▶ [Written task] From the material below, copy out each line with the word "فبراير" in it.

▶ [Records for this task]
Content starts

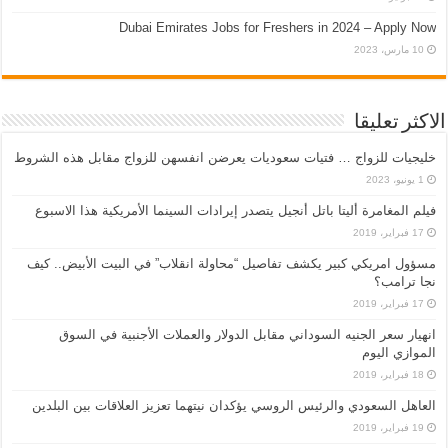
Dubai Emirates Jobs for Freshers in 2024 – Apply Now
10 مارس، 2023
الاكثر تعليقا
خليجيات للزواج … فتيات سعوديات يعرضن انفسهن للزواج مقابل هذه الشروط
1 يونيو، 2023
فيلم المغامرة أليتا‭ ‬باتل أنجيل يتصدر إيرادات السينما الأمريكية هذا الاسبوع
17 فبراير، 2019
مسؤول امريكي كبير يكشف تفاصيل “محاولة انقلاب” في البيت الأبيض.. كيف
نجا ترامب؟
17 فبراير، 2019
انهيار سعر الجنيه السوداني مقابل الدولار والعملات الأجنبية في السوق
الموازي اليوم
18 فبراير، 2019
العاهل السعودي والرئيس الروسي يؤكدان نيتهما تعزيز العلاقات بين البلدين
19 فبراير، 2019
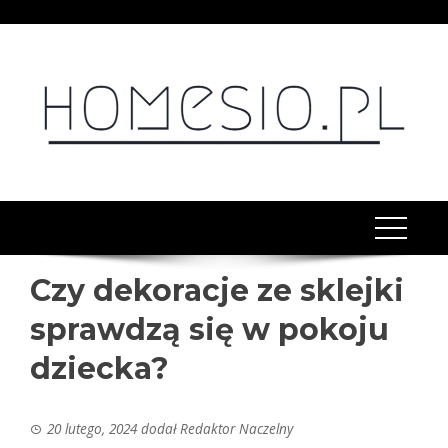
Skip
to
content
Czy dekoracje ze sklejki
sprawdzą się w pokoju
dziecka?
20 lutego, 2024
dodał
Redaktor Naczelny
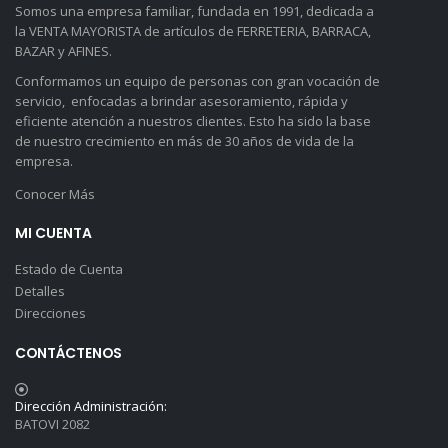
Somos una empresa familiar, fundada en 1991, dedicada a
la VENTA MAYORISTA de artículos de FERRETERIA, BARRACA,
BAZAR y AFINES.
Conformamos un equipo de personas con gran vocación de
servicio, enfocadas a brindar asesoramiento, rápida y
eficiente atención a nuestros clientes. Esto ha sido la base
de nuestro crecimiento en más de 30 años de vida de la
empresa.
Conocer Más
MI CUENTA
Estado de Cuenta
Detalles
Direcciones
CONTÁCTENOS
Dirección Administración:
BATOVI 2082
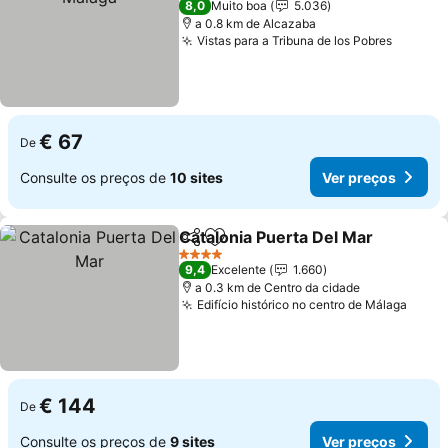
8,0
Muito boa
5.036
a 0.8 km de Alcazaba
Vistas para a Tribuna de los Pobres
€ 67
De
Consulte os preços de
10 sites
Ver preços
Catalonia Puerta Del Mar
Partilhar
Adicionar aos favoritos
4 Estrelas
9,4
Excelente
1.660
a 0.3 km de Centro da cidade
Edifício histórico no centro de Málaga
€ 144
De
Consulte os preços de
9 sites
Ver preços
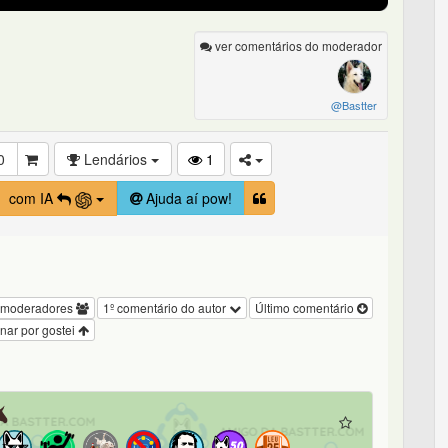
ver comentários do moderador
@Bastter
0
Lendários
1
com IA
Ajuda aí pow!
 moderadores
1º comentário do autor
Último comentário
nar por gostei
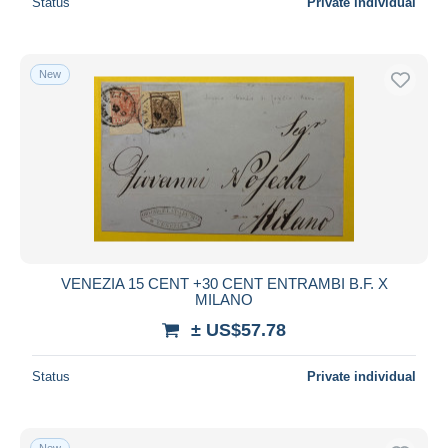
Status
Private individual
New
VENEZIA 15 CENT +30 CENT ENTRAMBI B.F. X
MILANO
± US$57.78
Status
Private individual
New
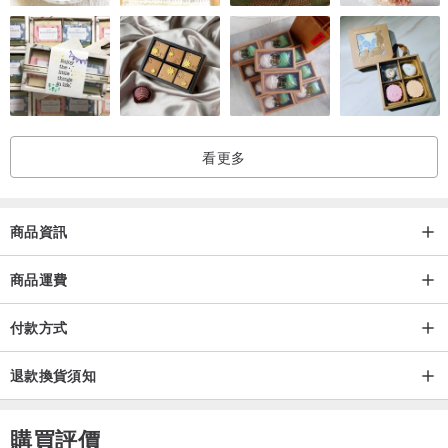
看更多
商品資訊
商品運費
付款方式
退款換貨須知
購買評價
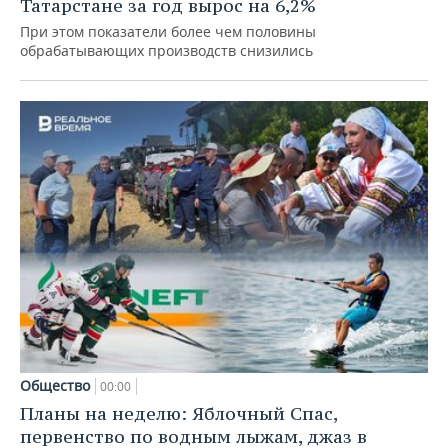
Татарстане за год вырос на 6,2%
При этом показатели более чем половины
обрабатывающих производств снизились
Общество
00:00
Планы на неделю: Яблочный Спас,
первенство по водным лыжам, джаз в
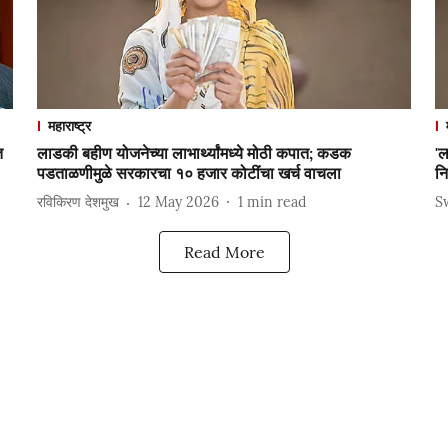
महाराष्ट्र
त
लाडकी बहीण योजनेच्या लाभार्थ्यांमध्ये मोठी कपात; कडक
'ल
पडताळणीमुळे सरकारचा १० हजार कोटींचा खर्च वाचला
न
रविकिरण देशमुख
12 May 2026
1
min read
S
Read More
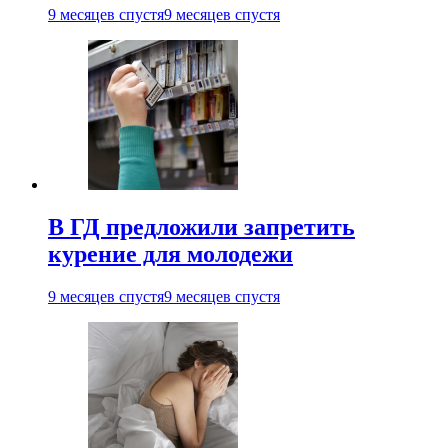
9 месяцев спустя
9 месяцев спустя
В ГД предложили запретить
курение для молодежи
9 месяцев спустя
9 месяцев спустя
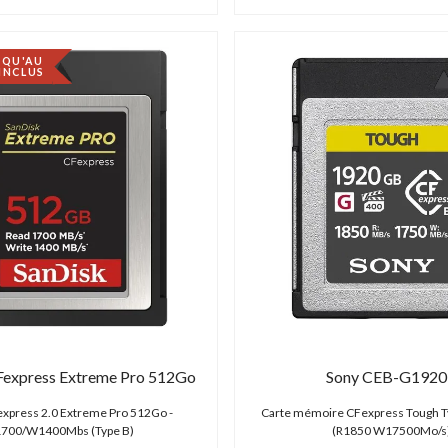
SQU'AU
 INCLUS
Fexpress Extreme Pro 512Go
Sony CEB-G192
express 2.0 Extreme Pro 512Go -
Carte mémoire CFexpress Tough 
700/W1400Mbs (Type B)
(R1850 W17500Mo/s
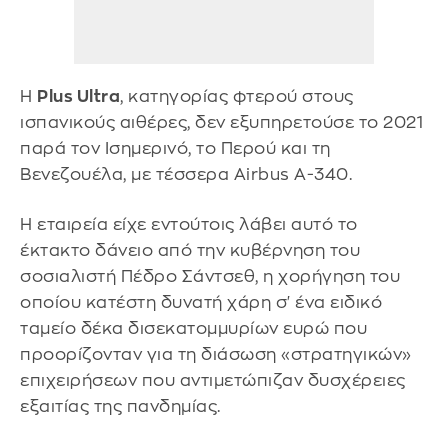
Η
Plus Ultra
, κατηγορίας φτερού στους
ισπανικούς αιθέρες, δεν εξυπηρετούσε το 2021
παρά τον Ισημερινό, το Περού και τη
Βενεζουέλα, με τέσσερα Airbus A-340.
Η εταιρεία είχε εντούτοις λάβει αυτό το
έκτακτο δάνειο από την κυβέρνηση του
σοσιαλιστή Πέδρο Σάντσεθ, η χορήγηση του
οποίου κατέστη δυνατή χάρη σ' ένα ειδικό
ταμείο δέκα δισεκατομμυρίων ευρώ που
προορίζονταν για τη διάσωση «στρατηγικών»
επιχειρήσεων που αντιμετώπιζαν δυσχέρειες
εξαιτίας της πανδημίας.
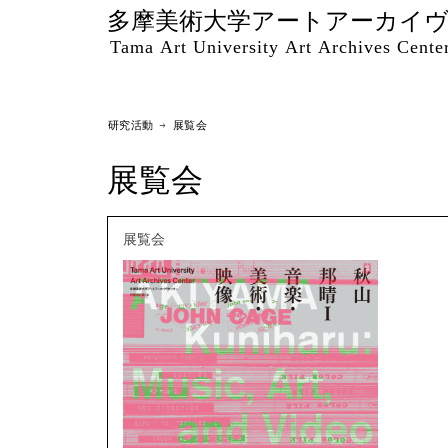
多摩美術大学アートアーカイ
Tama Art University Art Archives Cente
研究活動 → 展覧会
展覧会
展覧会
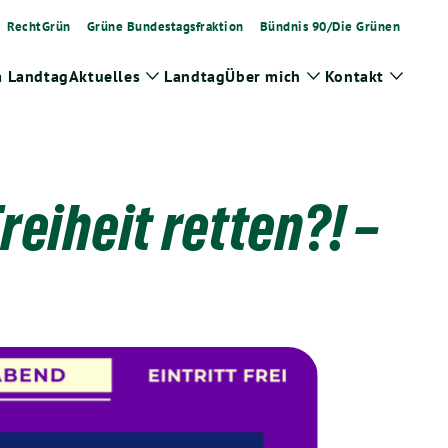
RechtGrün
Grüne Bundestagsfraktion
Bündnis 90/Die Grünen
m Landtag
Aktuelles
Landtag
Über mich
Kontakt
Zeige
Zeige
Zeige
Untermenü
Untermenü
Unter
eiheit retten?! –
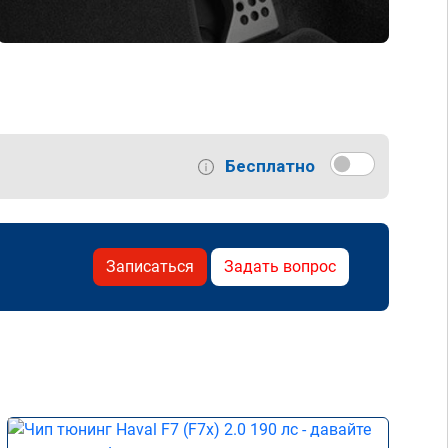
Бесплатно
Записаться
Задать вопрос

Content ends

▶ [Worked solution]
17 فبراير، 2019
17 فبراير، 2019
18 فبراير، 2019
19 فبراير، 2019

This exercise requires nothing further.